The Little Captain

'De kleine kapitein' (The Little Captain, 1970) is one of the most appealing children’s stories ever to have been written in Dutch. Rarely has the spirit of a nine-year-old (boy or girl, it doesn’t matter which) been understood so completely and been quite so irresistibly enchanted.

Author
Paul Biegel
Original title
De kleine kapitein

Just imagine it happened to you. You live in a village by the sea and, one day, waves as high as a tower block dump a ship onto the dunes. And from that ship, the Neverleak, crawls a boy who says that he’s the captain. Of course you’re going to help him repair the Neverleak, and wait with him for the huge wave to turn around and get his boat afloat once again.

And then, while all the other children are asleep, that special storm begins to rise. Tubby, Marinka and Timid Tony are the only ones awake and they go with the Little Captain. Far away from school and parents, they have the craziest adventures on the island of Great and Growing, and visit a fire-spitting mountain and a ghost town built on stilts. And Biegel wouldn’t be Biegel if there weren’t a thread running through the story to tie everything together.

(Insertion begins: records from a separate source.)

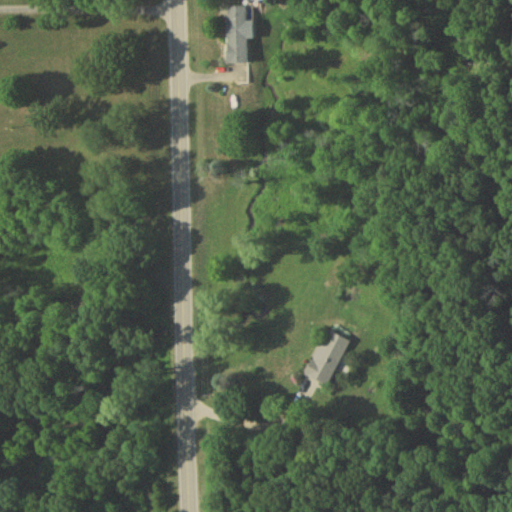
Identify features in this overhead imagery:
road: (89, 8)
building: (239, 36)
road: (182, 255)
building: (328, 360)
road: (250, 425)
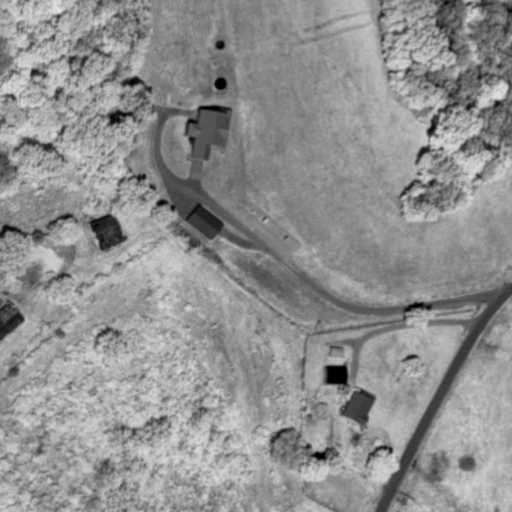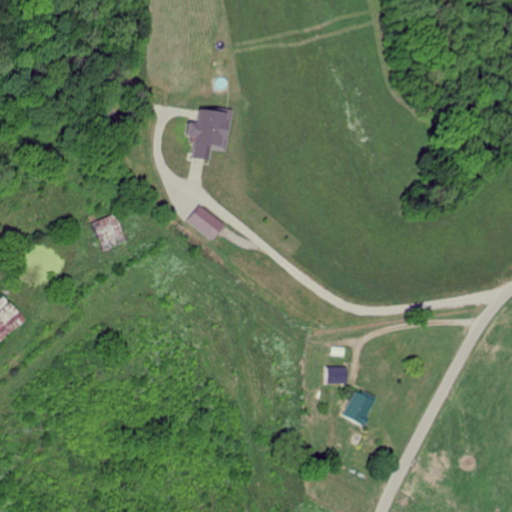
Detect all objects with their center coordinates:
building: (204, 132)
building: (202, 222)
building: (105, 233)
road: (335, 300)
building: (7, 319)
road: (402, 325)
building: (333, 375)
road: (440, 396)
building: (356, 407)
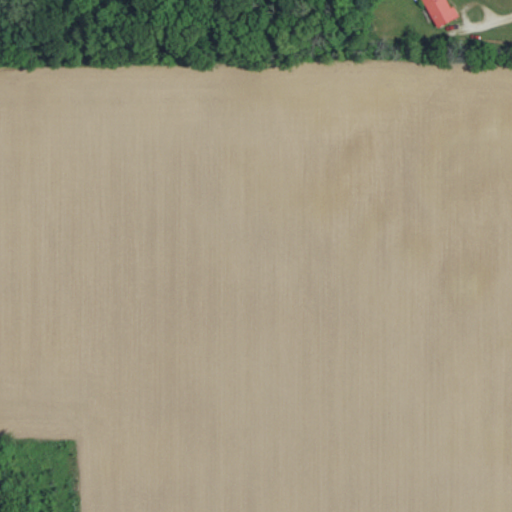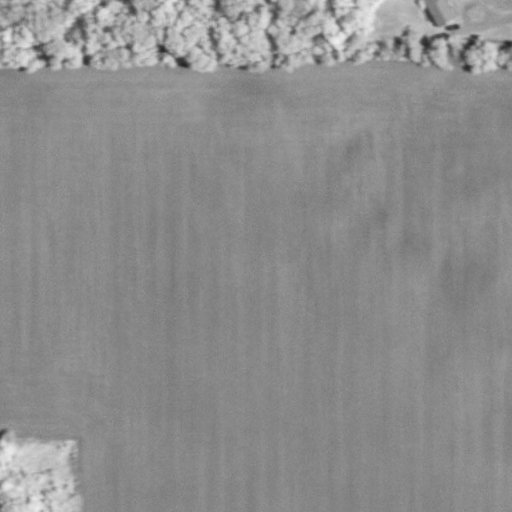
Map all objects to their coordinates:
building: (439, 11)
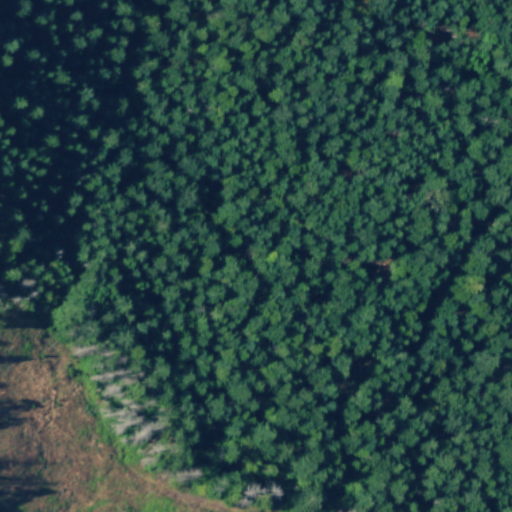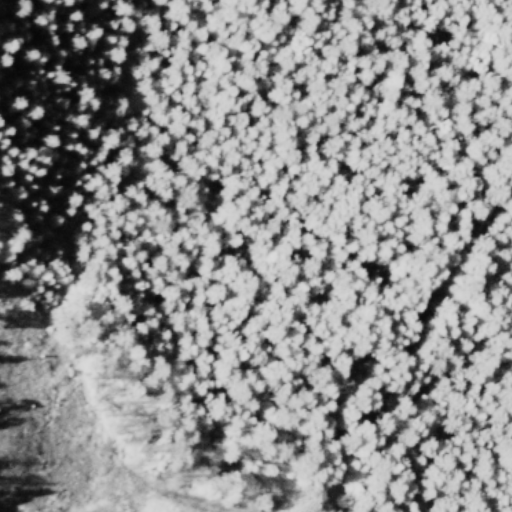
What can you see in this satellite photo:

'The Little Captain' helps every child some of the way through the sea of life en route to the island of ‘Great and Growing’. Fantastic.

Jeugdboekengids

However, this colourful, fairytale Odyssey for children was certainly not Biegel’s favourite book. Although it was probably his best-selling title and the one that children most appreciated, later in life he was sometimes rather grouchy about his most adventurous creations, perhaps because they were so much more light-hearted than his more profound masterworks.

He was wrong about this, however, because the masterly style of this book really is a match for his other titles. And De kleine kapitein is also infused with elements that typify Biegel’s work: the desire to go off on an adventure and yet, at the same time, being scared of the idea; the uncomplicated world of boyhood, contrasted with threats from the big outside world; and the fear of becoming an adult, which in his books is always just about, once again, averted.

Pjotr van Lenteren

The language fizzes and sparkles and is packed with jokes, rhymes and words that don’t yet exist.

De Groene Amsterdammer
Paul Biegel
Paul Biegel (1925-2006) dreamed of becoming a pianist, but finally, by way of a failed law degree and a period spent in the USA, ended up as a writer for a television guide and a cartoon studio. In 1962 he debuted as a children’s author with 'De gouden gitaar' (The Golden Guitar).